After more than a year of living with monstrous pandemic COVID-19, the United States is beginning to see a hope. More than 3 million shots are administered every day. With over 86.3 million people fully vaccinated — more than 26% of the population — the nation is steadily moving towards building its immunity to COVID-19.

Today, herd immunity is commonly mentioned as the ultimate goal of vaccination drive, but what exactly does it mean, and when will it be attained in the United States?

What Is Herd Immunity?

When enough people have immunity to a contagious disease — whether through previous infection or vaccination — it becomes difficult for the disease to continue spreading. This provides an indirect protection throughout a group (herd), even for the people without immunity at individual level.

Source: MDPI

As per the health experts an estimated minimum percentage of a population that needs to be immune is called herd immunity threshold. The more infectious the disease, higher the threshold.

For example, a person suffering can infect 12 to 18 unvaccinated people and for such contagiousness about 95 percent of the population must attain immunity to prevent the disease from spreading. But even when the population as a whole has herd immunity, local outbreaks are still possible.

What Is the Threshold for COVID-19?

Experts have estimated that 70 to 90 percent of the population needs to be vaccinated to stop COVID-19 from spreading however there is still much to learn about this novel virus.

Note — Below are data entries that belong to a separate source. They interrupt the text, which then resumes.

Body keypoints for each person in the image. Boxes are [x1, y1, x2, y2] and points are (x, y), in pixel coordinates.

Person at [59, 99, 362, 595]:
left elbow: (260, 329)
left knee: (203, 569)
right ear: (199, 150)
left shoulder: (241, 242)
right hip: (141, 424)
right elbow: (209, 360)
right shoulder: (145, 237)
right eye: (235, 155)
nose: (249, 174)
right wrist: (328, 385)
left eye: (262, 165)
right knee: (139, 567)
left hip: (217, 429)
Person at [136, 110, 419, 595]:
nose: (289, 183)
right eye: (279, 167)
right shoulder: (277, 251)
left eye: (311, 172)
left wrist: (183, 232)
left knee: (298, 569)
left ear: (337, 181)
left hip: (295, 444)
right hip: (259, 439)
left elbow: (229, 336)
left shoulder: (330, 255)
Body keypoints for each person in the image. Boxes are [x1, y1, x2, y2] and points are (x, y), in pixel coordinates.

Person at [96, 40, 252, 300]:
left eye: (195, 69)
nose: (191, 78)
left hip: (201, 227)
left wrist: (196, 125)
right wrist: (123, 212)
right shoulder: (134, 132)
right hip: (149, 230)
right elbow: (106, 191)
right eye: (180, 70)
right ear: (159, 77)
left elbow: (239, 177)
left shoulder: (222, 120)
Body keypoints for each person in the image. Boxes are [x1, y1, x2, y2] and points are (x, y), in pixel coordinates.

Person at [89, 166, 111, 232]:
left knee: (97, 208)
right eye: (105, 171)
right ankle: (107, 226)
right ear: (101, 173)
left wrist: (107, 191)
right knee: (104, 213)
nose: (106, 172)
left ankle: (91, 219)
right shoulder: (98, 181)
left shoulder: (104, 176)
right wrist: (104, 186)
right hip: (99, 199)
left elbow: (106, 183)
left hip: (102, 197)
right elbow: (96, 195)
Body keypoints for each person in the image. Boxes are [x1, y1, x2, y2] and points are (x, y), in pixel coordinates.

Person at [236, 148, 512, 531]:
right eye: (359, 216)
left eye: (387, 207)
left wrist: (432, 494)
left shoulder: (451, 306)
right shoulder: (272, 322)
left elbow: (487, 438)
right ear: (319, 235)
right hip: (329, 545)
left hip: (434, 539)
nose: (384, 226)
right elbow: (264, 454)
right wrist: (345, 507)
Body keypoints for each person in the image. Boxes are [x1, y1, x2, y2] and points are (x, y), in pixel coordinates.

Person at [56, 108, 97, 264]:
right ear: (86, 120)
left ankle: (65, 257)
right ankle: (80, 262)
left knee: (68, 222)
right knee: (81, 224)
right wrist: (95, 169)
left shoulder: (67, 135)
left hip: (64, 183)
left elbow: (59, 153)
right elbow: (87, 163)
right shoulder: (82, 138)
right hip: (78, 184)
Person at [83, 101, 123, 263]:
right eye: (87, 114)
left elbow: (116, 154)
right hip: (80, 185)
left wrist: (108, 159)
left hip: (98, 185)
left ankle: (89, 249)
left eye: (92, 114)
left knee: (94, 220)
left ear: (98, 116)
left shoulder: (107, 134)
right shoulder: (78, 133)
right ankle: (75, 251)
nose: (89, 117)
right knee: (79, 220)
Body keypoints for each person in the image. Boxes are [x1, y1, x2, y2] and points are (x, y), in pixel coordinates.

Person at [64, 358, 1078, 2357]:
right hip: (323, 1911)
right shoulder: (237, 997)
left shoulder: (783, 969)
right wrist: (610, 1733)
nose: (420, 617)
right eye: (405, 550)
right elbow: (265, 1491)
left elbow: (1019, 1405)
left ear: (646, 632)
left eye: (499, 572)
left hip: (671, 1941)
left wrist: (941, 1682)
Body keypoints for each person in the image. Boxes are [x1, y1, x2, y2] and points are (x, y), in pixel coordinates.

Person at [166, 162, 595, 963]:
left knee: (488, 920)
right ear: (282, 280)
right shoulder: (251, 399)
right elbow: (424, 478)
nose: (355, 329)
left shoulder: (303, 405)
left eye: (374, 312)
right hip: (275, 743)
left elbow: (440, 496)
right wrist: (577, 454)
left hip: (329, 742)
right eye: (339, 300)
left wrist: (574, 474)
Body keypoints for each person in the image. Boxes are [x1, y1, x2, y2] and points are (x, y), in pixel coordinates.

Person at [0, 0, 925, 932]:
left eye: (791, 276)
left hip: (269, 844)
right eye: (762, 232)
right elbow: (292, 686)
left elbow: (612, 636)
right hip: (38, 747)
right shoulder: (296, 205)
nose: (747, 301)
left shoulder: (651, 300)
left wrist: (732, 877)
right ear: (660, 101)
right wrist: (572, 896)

So far, the three approved vaccines in the United States have been effective against more transmissible and deadly variants of COVID-19, though slightly less than against the original virus.

However, if a new strain dodges the body’s immune response, that will nullify the nation’s efforts of achieving herd immunity.

Does Herd Immunity Mean a Return to Normal?

Although vaccinations are meant to contain the virus, “immunity is only one part of the equation. It’s not like an on-off switch,” the experts said. 

The virus is likely to circulate even after attaining the herd immunity threshold. It’s like taking your foot off the gas of a moving car: The car will eventually stop but at first it will cover some distance. So, those with COVID-19 will still infect others, and more infections are bound to occur downstream. 

For example, in a scenario where herd immunity is achieved and on average one infected individual spreads it to 0.8 other people. If 100,000 people have the virus, this number would be 80,000 or more. Those 80,000 will transmit the disease to 64,000 more people, and so on.